Monday, September 16, 2024

Frank E. Campbell

The investment advice sounds solid. "People that don't buy our stock just don't like money. It's the greatest investment I've ever seen. People are always going to die."

Imbedded in a great two page spread in this NYT Sunday Styles Section is a story by Alex Vadukul about the Frank E. Campbell funeral home, that any New Yorker worth the value of a fully loaded Metro Card will tell you, is the preferred mortuary/funeral home for NYC's well-known, and sometimes not so well known.

The quote, albeit from 1993, comes from Robert L. Waltrip, founder of Service Corporation International, a Texas-based conglomerate that went public in 1969 and that now operates 1,900 cemeteries and funeral homes, including Frank E. Campbell, Riverside Memorial Chapel, and Walter B. Cooke, marquee names in providing funeral services in New York City.

I've been getting the Sunday Times home delivered now from my usual Monday-Saturday carrier gratis, for some reason. I was about to email the carrier and tell them not to bother, since I long ago gave up on the Sunday Times (They don't even have a separate sports section anymore.) I get advance Sunday sections with Saturday's delivery. I don't really need anymore.

But today's Sunday edition brought me this wonderful two, full-page story about the history of the Frank E. Campbell funeral home, introduced by an absolutely priceless nearly full page 1926 photo on the first page of the Sunday Styles section. Hold off on the email.

I delivered many a floral funeral piece to Campbell's in my prior life as a delivery boy for the family flower shop in the 1960s. You used the service entrance, of course, and there in a room populated with several people at desks was an entire staff just placing death notices with NYC newspapers.
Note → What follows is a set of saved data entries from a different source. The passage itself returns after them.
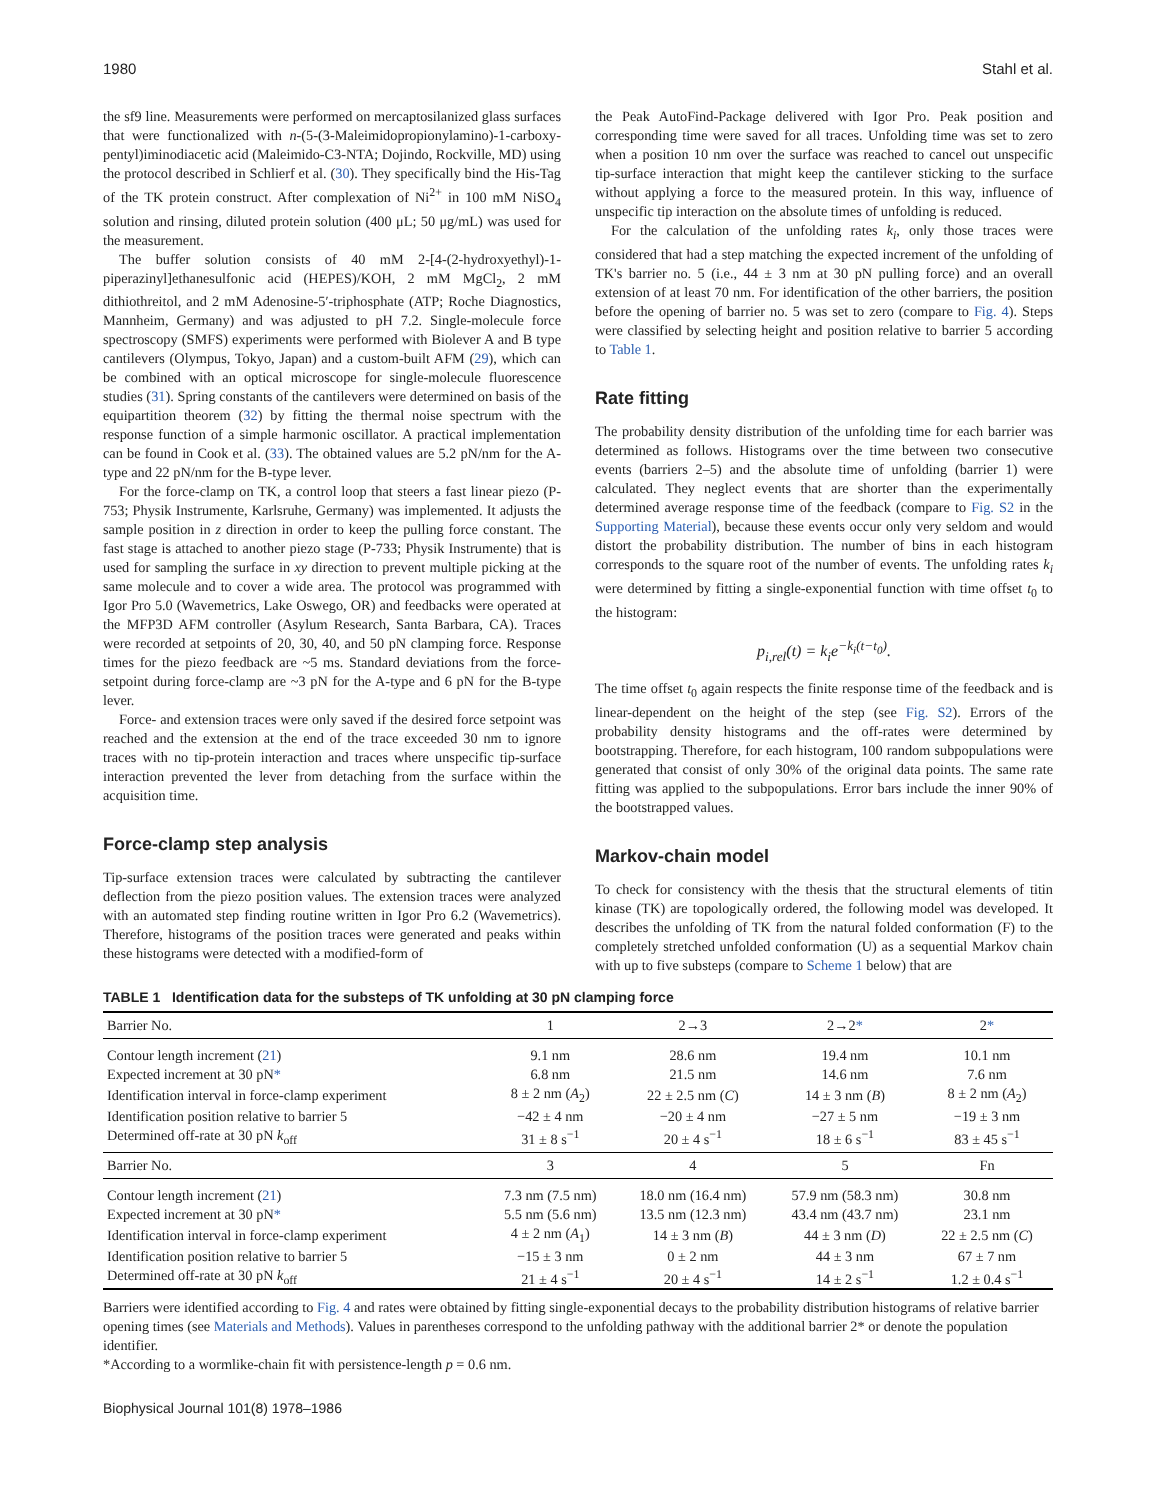1980 Stahl et al.
the sf9 line. Measurements were performed on mercaptosilanized glass surfaces that were functionalized with n-(5-(3-Maleimidopropionylamino)-1-carboxy-pentyl)iminodiacetic acid (Maleimido-C3-NTA; Dojindo, Rockville, MD) using the protocol described in Schlierf et al. (30). They specifically bind the His-Tag of the TK protein construct. After complexation of Ni<sup>2+</sup> in 100 mM NiSO<sub>4</sub> solution and rinsing, diluted protein solution (400 μL; 50 μg/mL) was used for the measurement.
The buffer solution consists of 40 mM 2-[4-(2-hydroxyethyl)-1-piperazinyl]ethanesulfonic acid (HEPES)/KOH, 2 mM MgCl<sub>2</sub>, 2 mM dithiothreitol, and 2 mM Adenosine-5′-triphosphate (ATP; Roche Diagnostics, Mannheim, Germany) and was adjusted to pH 7.2. Single-molecule force spectroscopy (SMFS) experiments were performed with Biolever A and B type cantilevers (Olympus, Tokyo, Japan) and a custom-built AFM (29), which can be combined with an optical microscope for single-molecule fluorescence studies (31). Spring constants of the cantilevers were determined on basis of the equipartition theorem (32) by fitting the thermal noise spectrum with the response function of a simple harmonic oscillator. A practical implementation can be found in Cook et al. (33). The obtained values are 5.2 pN/nm for the A-type and 22 pN/nm for the B-type lever.
For the force-clamp on TK, a control loop that steers a fast linear piezo (P-753; Physik Instrumente, Karlsruhe, Germany) was implemented. It adjusts the sample position in z direction in order to keep the pulling force constant. The fast stage is attached to another piezo stage (P-733; Physik Instrumente) that is used for sampling the surface in xy direction to prevent multiple picking at the same molecule and to cover a wide area. The protocol was programmed with Igor Pro 5.0 (Wavemetrics, Lake Oswego, OR) and feedbacks were operated at the MFP3D AFM controller (Asylum Research, Santa Barbara, CA). Traces were recorded at setpoints of 20, 30, 40, and 50 pN clamping force. Response times for the piezo feedback are ~5 ms. Standard deviations from the force-setpoint during force-clamp are ~3 pN for the A-type and 6 pN for the B-type lever.
Force- and extension traces were only saved if the desired force setpoint was reached and the extension at the end of the trace exceeded 30 nm to ignore traces with no tip-protein interaction and traces where unspecific tip-surface interaction prevented the lever from detaching from the surface within the acquisition time.
Force-clamp step analysis
Tip-surface extension traces were calculated by subtracting the cantilever deflection from the piezo position values. The extension traces were analyzed with an automated step finding routine written in Igor Pro 6.2 (Wavemetrics). Therefore, histograms of the position traces were generated and peaks within these histograms were detected with a modified-form of
the Peak AutoFind-Package delivered with Igor Pro. Peak position and corresponding time were saved for all traces. Unfolding time was set to zero when a position 10 nm over the surface was reached to cancel out unspecific tip-surface interaction that might keep the cantilever sticking to the surface without applying a force to the measured protein. In this way, influence of unspecific tip interaction on the absolute times of unfolding is reduced.
For the calculation of the unfolding rates k<sub>i</sub>, only those traces were considered that had a step matching the expected increment of the unfolding of TK's barrier no. 5 (i.e., 44 ± 3 nm at 30 pN pulling force) and an overall extension of at least 70 nm. For identification of the other barriers, the position before the opening of barrier no. 5 was set to zero (compare to Fig. 4). Steps were classified by selecting height and position relative to barrier 5 according to Table 1.
Rate fitting
The probability density distribution of the unfolding time for each barrier was determined as follows. Histograms over the time between two consecutive events (barriers 2–5) and the absolute time of unfolding (barrier 1) were calculated. They neglect events that are shorter than the experimentally determined average response time of the feedback (compare to Fig. S2 in the Supporting Material), because these events occur only very seldom and would distort the probability distribution. The number of bins in each histogram corresponds to the square root of the number of events. The unfolding rates k<sub>i</sub> were determined by fitting a single-exponential function with time offset t<sub>0</sub> to the histogram:
p<sub>i,rel</sub>(t) = k<sub>i</sub>e<sup>−k<sub>i</sub>(t−t<sub>0</sub>)</sup>.
The time offset t<sub>0</sub> again respects the finite response time of the feedback and is linear-dependent on the height of the step (see Fig. S2). Errors of the probability density histograms and the off-rates were determined by bootstrapping. Therefore, for each histogram, 100 random subpopulations were generated that consist of only 30% of the original data points. The same rate fitting was applied to the subpopulations. Error bars include the inner 90% of the bootstrapped values.
Markov-chain model
To check for consistency with the thesis that the structural elements of titin kinase (TK) are topologically ordered, the following model was developed. It describes the unfolding of TK from the natural folded conformation (F) to the completely stretched unfolded conformation (U) as a sequential Markov chain with up to five substeps (compare to Scheme 1 below) that are
TABLE 1 Identification data for the substeps of TK unfolding at 30 pN clamping force
| Barrier No. | 1 | 2→3 | 2→2 * | 2 * |
| --- | --- | --- | --- | --- |
| Contour length increment ( 21 ) | 9.1 nm | 28.6 nm | 19.4 nm | 10.1 nm |
| Expected increment at 30 pN * | 6.8 nm | 21.5 nm | 14.6 nm | 7.6 nm |
| Identification interval in force-clamp experiment | 8 ± 2 nm ( A<sub>2</sub>) | 22 ± 2.5 nm ( C ) | 14 ± 3 nm ( B ) | 8 ± 2 nm ( A<sub>2</sub>) |
| Identification position relative to barrier 5 | −42 ± 4 nm | −20 ± 4 nm | −27 ± 5 nm | −19 ± 3 nm |
| Determined off-rate at 30 pN k<sub>off</sub> | 31 ± 8 s<sup>−1</sup> | 20 ± 4 s<sup>−1</sup> | 18 ± 6 s<sup>−1</sup> | 83 ± 45 s<sup>−1</sup> |
| Barrier No. | 3 | 4 | 5 | Fn |
| Contour length increment ( 21 ) | 7.3 nm (7.5 nm) | 18.0 nm (16.4 nm) | 57.9 nm (58.3 nm) | 30.8 nm |
| Expected increment at 30 pN * | 5.5 nm (5.6 nm) | 13.5 nm (12.3 nm) | 43.4 nm (43.7 nm) | 23.1 nm |
| Identification interval in force-clamp experiment | 4 ± 2 nm ( A<sub>1</sub>) | 14 ± 3 nm ( B ) | 44 ± 3 nm ( D ) | 22 ± 2.5 nm ( C ) |
| Identification position relative to barrier 5 | −15 ± 3 nm | 0 ± 2 nm | 44 ± 3 nm | 67 ± 7 nm |
| Determined off-rate at 30 pN k<sub>off</sub> | 21 ± 4 s<sup>−1</sup> | 20 ± 4 s<sup>−1</sup> | 14 ± 2 s<sup>−1</sup> | 1.2 ± 0.4 s<sup>−1</sup> |
Barriers were identified according to Fig. 4 and rates were obtained by fitting single-exponential decays to the probability distribution histograms of relative barrier opening times (see Materials and Methods). Values in parentheses correspond to the unfolding pathway with the additional barrier 2* or denote the population identifier.
*According to a wormlike-chain fit with persistence-length p = 0.6 nm.
Biophysical Journal 101(8) 1978–1986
None of the deceased I ever delivered flowers for were famous. Th most famous one I ever delivered an  arrangement for wasn't to Campbell's, but to an Episcopal Church in Riverdale, the Bronx, Christ Church.

The name was famous by being former Mayor Fiorello LaGuardia's sister,  Gemma Gluck. Despite Gemma's and Fiorello's mother being Jewish, the pair were raised as Episcopalians.

The delivery was sometime in the '60s and I only learned of the relationship to the famous mayor through a woman who was in the church by the bier who asked me if I knew who she was. I didn't. I don't know who sent the flowers, and it struck me that there was no one was in the church but this woman and the deceased, someone for whom I would have expected to be receiving a bigger send-off given the fact that she was the sister of perhaps the most famous mayor in the city's history.

But this was the mid-1960s and Fiorello had passed away in 1947. Given that, it started to be clearer why no one else was there. Fame is fleeting, and fame by association even more fleeting.

The lede to the story lists some of the many famous people for whom Frank Campbell's provided services. Jacqueline Kennedy Onassis's name leads the list. And while her burial arrangements were handled by Campbell's, she wasn't waked there.

Senator Ted Kennedy, Jackie's brother-in-law, made arrangements to have Jackie waked in her Fifth Avenue apartment so that swarms of mourners could be kept away. I remember the news stories of the time that portable embalming equipment was brought in, as well as a casket, all from Campbell's. The online version of the piece shows a photo of the casket being brought into the apartment building.  Privately invited mourners got to pay their respects by being allowed into the apartment. 

The front page of the Sunday Styles section is a treasure of a 1926 photo of what it looked like outside Campbell's when Rudolph Valentino was waked there.  Valentino was a silent screen heartthrob nicknamed The Sheik. His funeral brought out best in female fan hysteria.

In 1926 Campbell's was located on Broadway at West 66th Street. Look closely at the photo on the first page of the Sunday Styles section and you can see trolley tracks, streetcars and double decker buses. In the top left hand portion of the photo you can glimpse the 9th Avenue El, the first elevated line built in Manhattan. Eventually there was a 2nd Avenue, 3rd Avenue and 6th Avenue El. The 9th Avenue El was dismantled in 1940. 

The pictured El is at the intersection of 65th Street, 9th Avenue and Broadway, Broadway pretty much being  a north/south thoroughfare that cuts a swath through the length of Manhattan in what is the original cow path. It is a fantastic photo for any NYC nostalgic nut.

The only time I was ever in attendance at Campbell's for someone who had passed away was in 1968, when the father of two brothers I was very close to was waked at Campbell's in February. He was Jewish, and the services for him were held in a chapel at Campbell's.

One Thanksgiving I was over the brothers' apartment on West 55th Street for dinner when their mother quipped that when her two older gentlemen, her husband and his brother had drifted off to sleep after the meal, that she hoped she wasn't going to have to call Campbell's twice that evening. (She didn't have to.)

Given that the NYT has given what might be considered so much free advertising to Frank E. Campbell's, investment in the business of dying might be worth a look at.